Ceci est vrai pour les hommes partout, qu’ils soient animistes, chrétiens, musulmans, ou sans religion particulière. Comme nous le verrons aujourd’hui, c’était vrai aussi pour les Juifs au temps de Jésus. Le peuple considérait leurs traditions comme très positives. On disait que la tradition formait un mur autour de la loi, de telle sorte qu’en observant la tradition on était sûr de ne pas violer la loi de Dieu. Cet attachement à la tradition se sent dans ce texte de Marc 7 :
« Les pharisiens et quelques scribes, venus de Jérusalem, s’assemblèrent auprès de Jésus. Ils virent quelques-uns de ses disciples prendre leurs repas avec des mains impures, c’est-à-dire, non lavées. Or, les pharisiens et tous les Juifs ne mangent pas sans s’être lavés soigneusement les mains, conformément à la tradition des anciens ; et, quand ils reviennent de la place publique, ils ne mangent qu’après s’être purifiés. Ils ont encore beaucoup d’autres observances traditionnelles, comme le lavage des coupes, des cruches et des vases d’airain. Et les pharisiens et les scribes lui demandèrent : Pourquoi tes disciples ne suivent-ils pas la tradition des anciens, mais prennent-ils leurs repas avec des mains impures ? » (Marc 7.1-5)

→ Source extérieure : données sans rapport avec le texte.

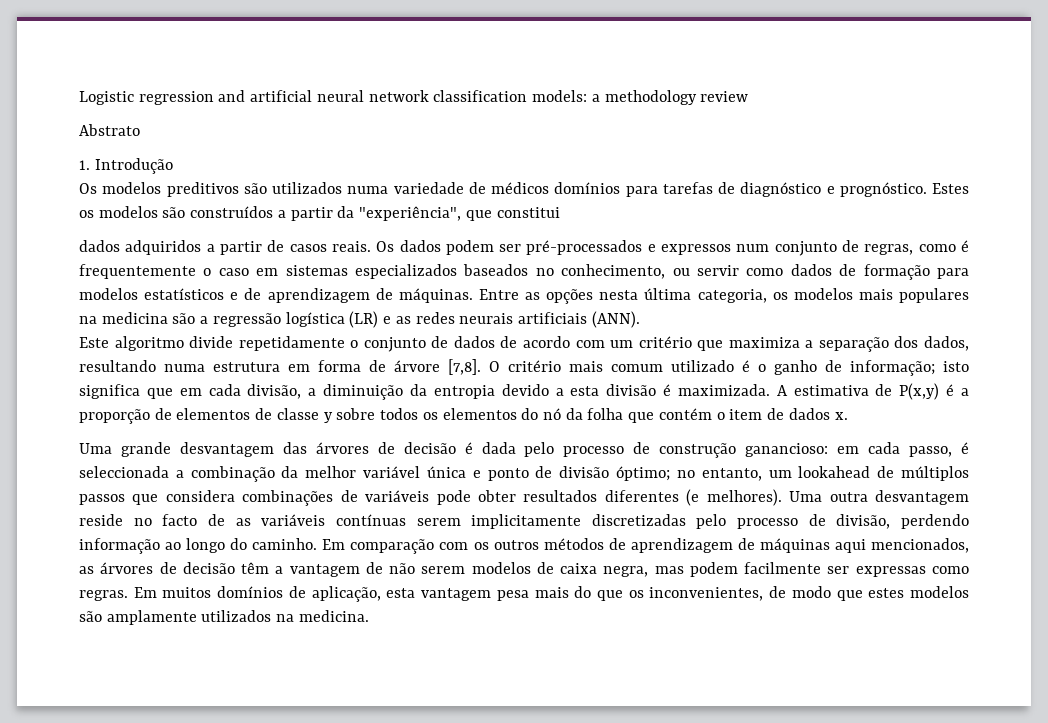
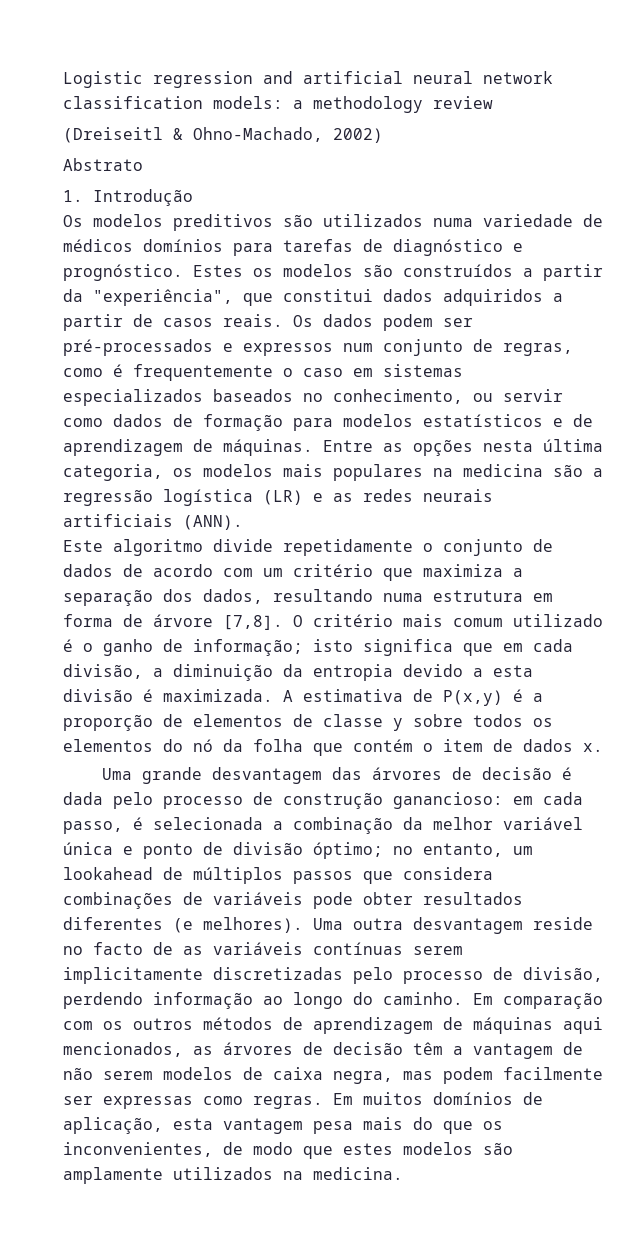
(749, 96) none -> [63,127,383,143] // (Dreiseitl & Ohno-Machado, 2002)
(560, 212) // -> (373, 295) none
[79,466,169,478] seleccionada -> [153,817,263,830] selecionada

Remarquons que les lavages dont on parle dans ce passage n’avaient rien à voir avec l’hygiène, mais plutôt avec la purification cérémonielle. (On pourrait les associer aux ablutions pratiquées par les musulmans avant de faire leurs prières.) Ces coutumes n’avaient pas été prescrites dans la loi de Moïse, mais elles avaient pris une grande importance pour les Juifs. Un rabbin qui avait été emprisonné par les romains a préféré utiliser sa petite ration d’eau pour se laver les mains au lieu de boire, et il a failli mourir de soif, tellement il était zélé pour la tradition en ce qui concerne ces ablutions. On comprend mieux alors pourquoi la réponse de Jésus à la question des pharisiens a dû les choquer.
Tradition = commandements d’hommes
« Jésus leur répondit : Hypocrites, Ésaïe a bien prophétisé sur vous, ainsi qu’il est écrit : Ce peuple m’honore des lèvres, mais son cœur est éloigné de moi. C’est en vain qu’ils m’honorent, en donnant des préceptes qui sont des commandements d’hommes. Vous abandonnez le commandement de Dieu, et vous observez la tradition des hommes. » (Marc 7.6-8)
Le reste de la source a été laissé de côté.